» EXERCISE AIM: Could you repeat, word for word, only the lines from the one containing "Le 6 et 7 décembre" through the final line of the records below?

[Saved entries]
----------------

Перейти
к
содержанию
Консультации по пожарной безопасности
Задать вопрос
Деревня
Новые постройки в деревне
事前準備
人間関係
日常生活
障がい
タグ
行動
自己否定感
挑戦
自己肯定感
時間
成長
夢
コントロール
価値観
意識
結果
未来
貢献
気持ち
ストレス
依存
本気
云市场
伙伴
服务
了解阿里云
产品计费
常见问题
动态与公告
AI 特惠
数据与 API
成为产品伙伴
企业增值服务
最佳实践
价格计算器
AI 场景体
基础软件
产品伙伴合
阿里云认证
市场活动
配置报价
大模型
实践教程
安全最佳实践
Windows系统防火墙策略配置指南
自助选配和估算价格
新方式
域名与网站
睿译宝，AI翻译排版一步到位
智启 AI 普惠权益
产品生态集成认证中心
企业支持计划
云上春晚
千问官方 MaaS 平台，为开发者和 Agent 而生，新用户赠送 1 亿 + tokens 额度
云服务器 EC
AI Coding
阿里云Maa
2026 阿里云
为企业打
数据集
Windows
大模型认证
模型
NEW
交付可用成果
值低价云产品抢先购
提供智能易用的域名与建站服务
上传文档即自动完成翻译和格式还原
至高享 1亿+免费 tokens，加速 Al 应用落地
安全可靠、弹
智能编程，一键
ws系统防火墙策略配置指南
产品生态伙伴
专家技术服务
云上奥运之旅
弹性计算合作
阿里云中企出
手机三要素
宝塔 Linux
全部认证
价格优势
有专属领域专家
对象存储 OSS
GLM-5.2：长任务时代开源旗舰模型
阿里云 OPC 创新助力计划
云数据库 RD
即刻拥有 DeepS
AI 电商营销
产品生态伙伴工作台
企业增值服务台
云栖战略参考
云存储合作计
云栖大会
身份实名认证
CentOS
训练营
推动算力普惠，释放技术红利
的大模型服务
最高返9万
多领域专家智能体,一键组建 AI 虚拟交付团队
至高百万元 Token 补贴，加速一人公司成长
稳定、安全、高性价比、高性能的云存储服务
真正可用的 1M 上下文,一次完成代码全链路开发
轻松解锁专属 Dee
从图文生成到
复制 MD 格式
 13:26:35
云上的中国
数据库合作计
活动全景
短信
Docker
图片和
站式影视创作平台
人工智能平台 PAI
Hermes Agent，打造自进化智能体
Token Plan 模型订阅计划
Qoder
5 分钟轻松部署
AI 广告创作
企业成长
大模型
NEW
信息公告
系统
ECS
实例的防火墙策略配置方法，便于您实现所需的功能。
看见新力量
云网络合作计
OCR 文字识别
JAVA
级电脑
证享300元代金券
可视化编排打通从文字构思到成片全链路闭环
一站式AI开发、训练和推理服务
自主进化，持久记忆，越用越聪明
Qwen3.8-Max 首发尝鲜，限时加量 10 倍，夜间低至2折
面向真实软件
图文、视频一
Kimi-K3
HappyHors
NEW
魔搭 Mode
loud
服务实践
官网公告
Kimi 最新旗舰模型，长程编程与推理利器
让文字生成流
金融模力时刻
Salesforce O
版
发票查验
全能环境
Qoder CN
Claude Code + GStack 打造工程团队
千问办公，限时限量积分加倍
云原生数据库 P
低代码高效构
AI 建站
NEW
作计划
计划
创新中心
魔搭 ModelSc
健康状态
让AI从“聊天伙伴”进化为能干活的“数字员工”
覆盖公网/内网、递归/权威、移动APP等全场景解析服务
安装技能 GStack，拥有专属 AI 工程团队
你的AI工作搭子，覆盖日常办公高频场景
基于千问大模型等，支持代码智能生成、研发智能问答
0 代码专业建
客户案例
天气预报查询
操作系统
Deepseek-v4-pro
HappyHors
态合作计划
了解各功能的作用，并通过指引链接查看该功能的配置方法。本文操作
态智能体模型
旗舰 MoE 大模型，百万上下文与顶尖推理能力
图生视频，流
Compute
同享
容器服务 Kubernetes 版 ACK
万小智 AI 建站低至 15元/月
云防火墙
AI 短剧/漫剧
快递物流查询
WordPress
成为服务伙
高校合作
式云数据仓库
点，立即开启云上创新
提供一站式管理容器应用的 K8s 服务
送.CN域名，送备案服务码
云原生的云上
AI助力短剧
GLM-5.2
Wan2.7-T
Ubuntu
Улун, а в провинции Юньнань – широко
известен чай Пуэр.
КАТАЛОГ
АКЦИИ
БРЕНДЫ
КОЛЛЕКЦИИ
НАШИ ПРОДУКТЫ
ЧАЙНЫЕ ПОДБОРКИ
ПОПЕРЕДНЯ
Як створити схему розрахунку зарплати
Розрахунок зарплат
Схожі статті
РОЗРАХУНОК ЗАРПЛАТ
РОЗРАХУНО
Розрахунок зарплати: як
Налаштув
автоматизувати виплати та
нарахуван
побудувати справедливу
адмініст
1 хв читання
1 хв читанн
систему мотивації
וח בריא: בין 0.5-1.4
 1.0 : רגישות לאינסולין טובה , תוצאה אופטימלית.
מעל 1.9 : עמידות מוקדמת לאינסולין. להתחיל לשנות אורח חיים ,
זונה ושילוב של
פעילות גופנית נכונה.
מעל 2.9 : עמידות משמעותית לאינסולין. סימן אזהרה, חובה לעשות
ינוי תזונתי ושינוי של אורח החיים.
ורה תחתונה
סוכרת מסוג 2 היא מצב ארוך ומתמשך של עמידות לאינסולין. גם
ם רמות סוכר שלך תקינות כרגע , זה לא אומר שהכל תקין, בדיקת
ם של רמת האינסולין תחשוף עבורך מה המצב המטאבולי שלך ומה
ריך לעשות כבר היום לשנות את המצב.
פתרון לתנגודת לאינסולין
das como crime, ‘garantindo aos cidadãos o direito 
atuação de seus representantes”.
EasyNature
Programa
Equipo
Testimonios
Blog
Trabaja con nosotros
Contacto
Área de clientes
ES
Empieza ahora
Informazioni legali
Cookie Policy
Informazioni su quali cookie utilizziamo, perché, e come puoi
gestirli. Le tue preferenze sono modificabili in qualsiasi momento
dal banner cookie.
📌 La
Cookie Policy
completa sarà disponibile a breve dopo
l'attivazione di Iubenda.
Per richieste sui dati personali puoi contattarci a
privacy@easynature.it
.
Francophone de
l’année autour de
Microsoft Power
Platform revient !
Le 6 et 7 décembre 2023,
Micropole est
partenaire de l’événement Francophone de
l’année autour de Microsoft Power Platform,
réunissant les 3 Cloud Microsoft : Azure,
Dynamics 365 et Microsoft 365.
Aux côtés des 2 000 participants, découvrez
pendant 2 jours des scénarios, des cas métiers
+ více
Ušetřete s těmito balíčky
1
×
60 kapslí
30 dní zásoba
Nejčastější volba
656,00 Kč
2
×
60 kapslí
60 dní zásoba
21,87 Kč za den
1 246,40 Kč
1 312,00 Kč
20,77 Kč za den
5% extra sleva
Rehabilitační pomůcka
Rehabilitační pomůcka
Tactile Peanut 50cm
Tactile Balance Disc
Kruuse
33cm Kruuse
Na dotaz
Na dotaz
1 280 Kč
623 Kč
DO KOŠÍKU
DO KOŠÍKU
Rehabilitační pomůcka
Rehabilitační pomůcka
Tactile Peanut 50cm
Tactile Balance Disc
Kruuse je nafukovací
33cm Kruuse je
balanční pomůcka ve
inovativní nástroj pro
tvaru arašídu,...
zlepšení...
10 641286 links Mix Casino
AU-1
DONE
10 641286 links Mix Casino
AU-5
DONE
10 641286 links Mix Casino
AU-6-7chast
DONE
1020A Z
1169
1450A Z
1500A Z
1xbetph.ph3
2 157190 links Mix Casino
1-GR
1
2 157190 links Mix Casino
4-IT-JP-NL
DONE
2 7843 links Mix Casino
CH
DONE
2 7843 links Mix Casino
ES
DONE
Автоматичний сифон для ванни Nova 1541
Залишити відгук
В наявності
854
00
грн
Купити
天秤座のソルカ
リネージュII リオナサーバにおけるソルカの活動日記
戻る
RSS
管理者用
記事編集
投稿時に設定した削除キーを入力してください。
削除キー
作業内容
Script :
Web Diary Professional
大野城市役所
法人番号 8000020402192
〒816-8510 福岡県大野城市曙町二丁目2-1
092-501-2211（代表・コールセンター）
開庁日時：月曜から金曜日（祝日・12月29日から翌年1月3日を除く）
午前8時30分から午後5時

----------------

» SOLUTION TO THIS EXERCISE:
Le 6 et 7 décembre 2023,
Micropole est
partenaire de l’événement Francophone de
l’année autour de Microsoft Power Platform,
réunissant les 3 Cloud Microsoft : Azure,
Dynamics 365 et Microsoft 365.
Aux côtés des 2 000 participants, découvrez
pendant 2 jours des scénarios, des cas métiers
+ více
Ušetřete s těmito balíčky
1
×
60 kapslí
30 dní zásoba
Nejčastější volba
656,00 Kč
2
×
60 kapslí
60 dní zásoba
21,87 Kč za den
1 246,40 Kč
1 312,00 Kč
20,77 Kč za den
5% extra sleva
Rehabilitační pomůcka
Rehabilitační pomůcka
Tactile Peanut 50cm
Tactile Balance Disc
Kruuse
33cm Kruuse
Na dotaz
Na dotaz
1 280 Kč
623 Kč
DO KOŠÍKU
DO KOŠÍKU
Rehabilitační pomůcka
Rehabilitační pomůcka
Tactile Peanut 50cm
Tactile Balance Disc
Kruuse je nafukovací
33cm Kruuse je
balanční pomůcka ve
inovativní nástroj pro
tvaru arašídu,...
zlepšení...
10 641286 links Mix Casino
AU-1
DONE
10 641286 links Mix Casino
AU-5
DONE
10 641286 links Mix Casino
AU-6-7chast
DONE
1020A Z
1169
1450A Z
1500A Z
1xbetph.ph3
2 157190 links Mix Casino
1-GR
1
2 157190 links Mix Casino
4-IT-JP-NL
DONE
2 7843 links Mix Casino
CH
DONE
2 7843 links Mix Casino
ES
DONE
Автоматичний сифон для ванни Nova 1541
Залишити відгук
В наявності
854
00
грн
Купити
天秤座のソルカ
リネージュII リオナサーバにおけるソルカの活動日記
戻る
RSS
管理者用
記事編集
投稿時に設定した削除キーを入力してください。
削除キー
作業内容
Script :
Web Diary Professional
大野城市役所
法人番号 8000020402192
〒816-8510 福岡県大野城市曙町二丁目2-1
092-501-2211（代表・コールセンター）
開庁日時：月曜から金曜日（祝日・12月29日から翌年1月3日を除く）
午前8時30分から午後5時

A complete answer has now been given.